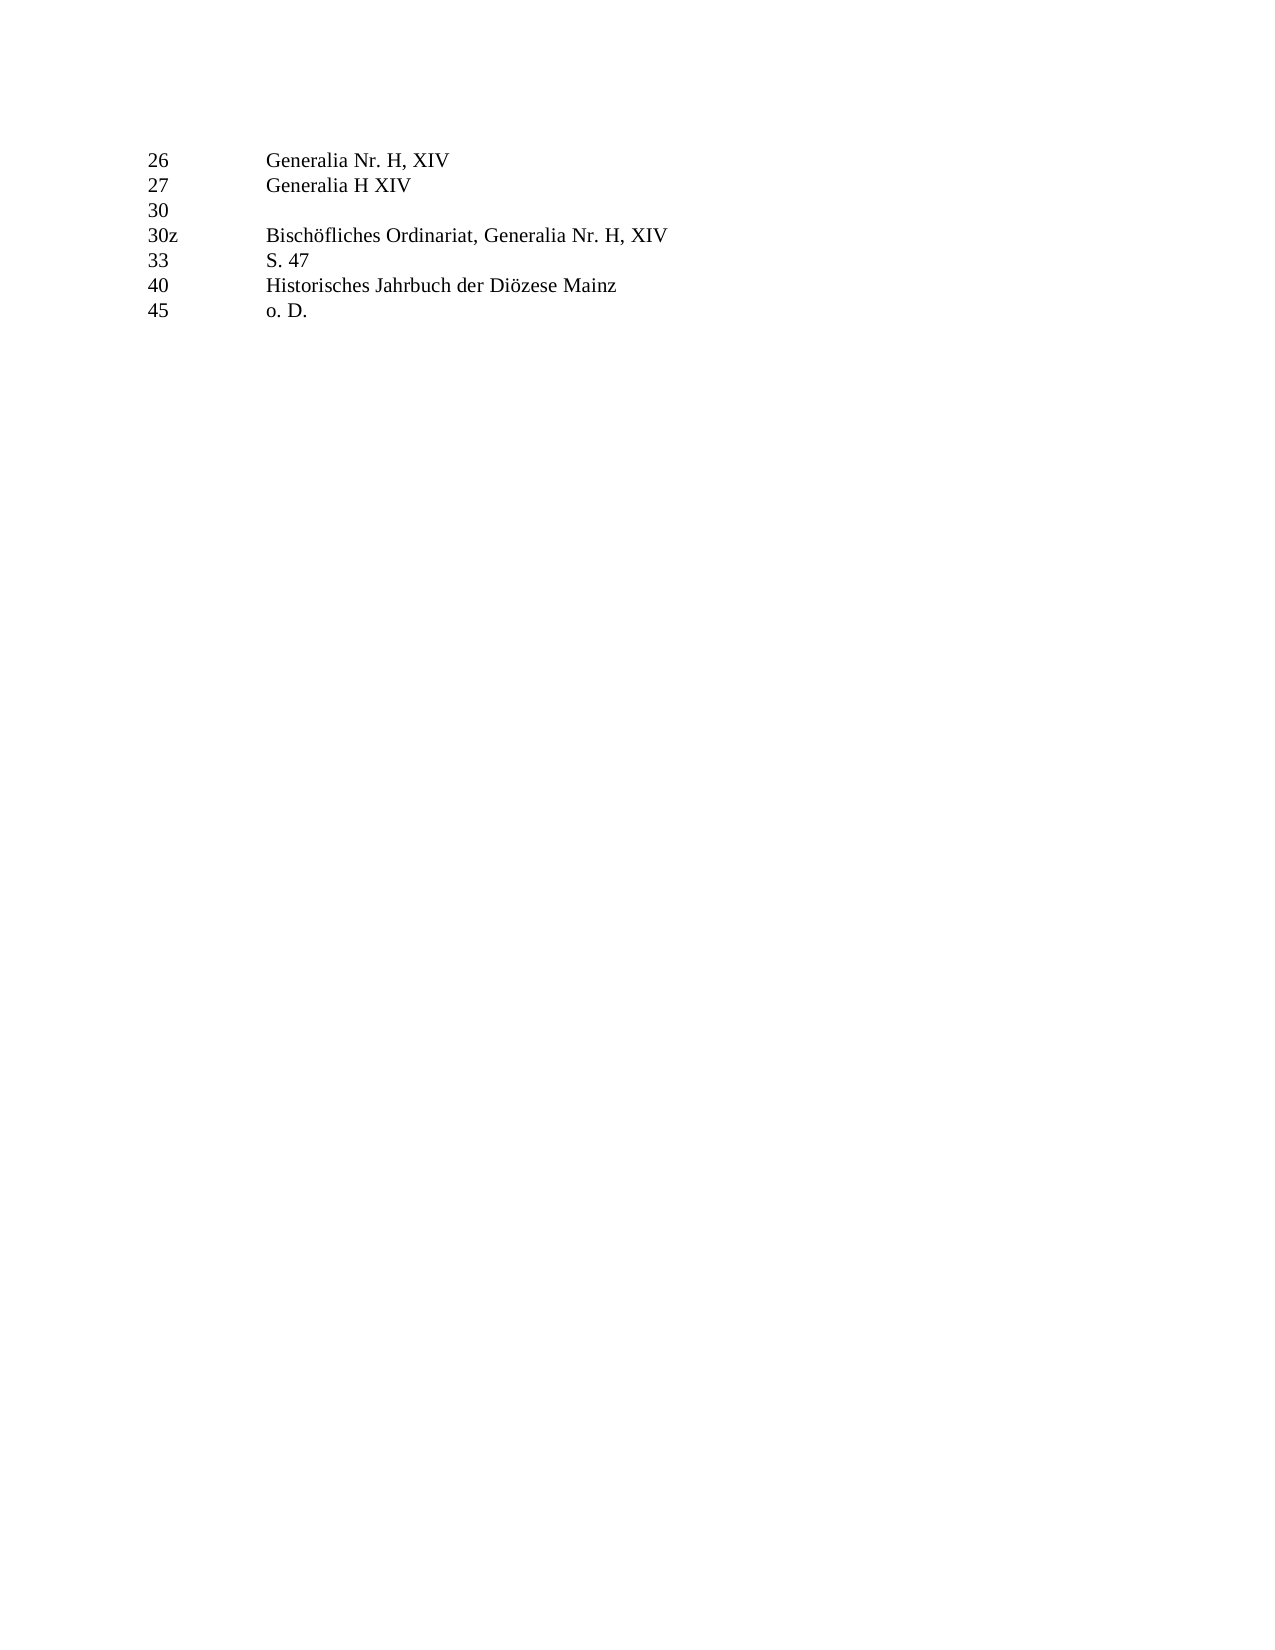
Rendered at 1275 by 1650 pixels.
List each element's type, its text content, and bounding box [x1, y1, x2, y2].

text 33 S. 47 [148, 248, 1127, 273]
text 30 <-> [148, 198, 1127, 223]
text 45 o. D. [148, 298, 1127, 323]
text 40 t[Historisches Jahrbuch der o[2{Diözese} 1{Mainz}]o]t [148, 273, 1127, 298]
text 30z Bischöfliches Ordinariat, Generalia Nr. H, XIV [148, 223, 1127, 248]
text 27 Generalia H XIV [148, 173, 1127, 198]
text 26 Generalia Nr. H, XIV [148, 148, 1127, 173]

* * *

WHAT THIS TASK INVOLVES
Restate each line of the records exactly; pictures do not belong in the copy.

RESPONSE
Rendered at 1275 by 1650 pixels.
List each element's type, its text content, and bounding box [x1, y1, x2, y2].

text 33 S. 47 [148, 248, 1127, 273]
text 30 <-> [148, 198, 1127, 223]
text 45 o. D. [148, 298, 1127, 323]
text 40 t[Historisches Jahrbuch der o[2{Diözese} 1{Mainz}]o]t [148, 273, 1127, 298]
text 30z Bischöfliches Ordinariat, Generalia Nr. H, XIV [148, 223, 1127, 248]
text 27 Generalia H XIV [148, 173, 1127, 198]
text 26 Generalia Nr. H, XIV [148, 148, 1127, 173]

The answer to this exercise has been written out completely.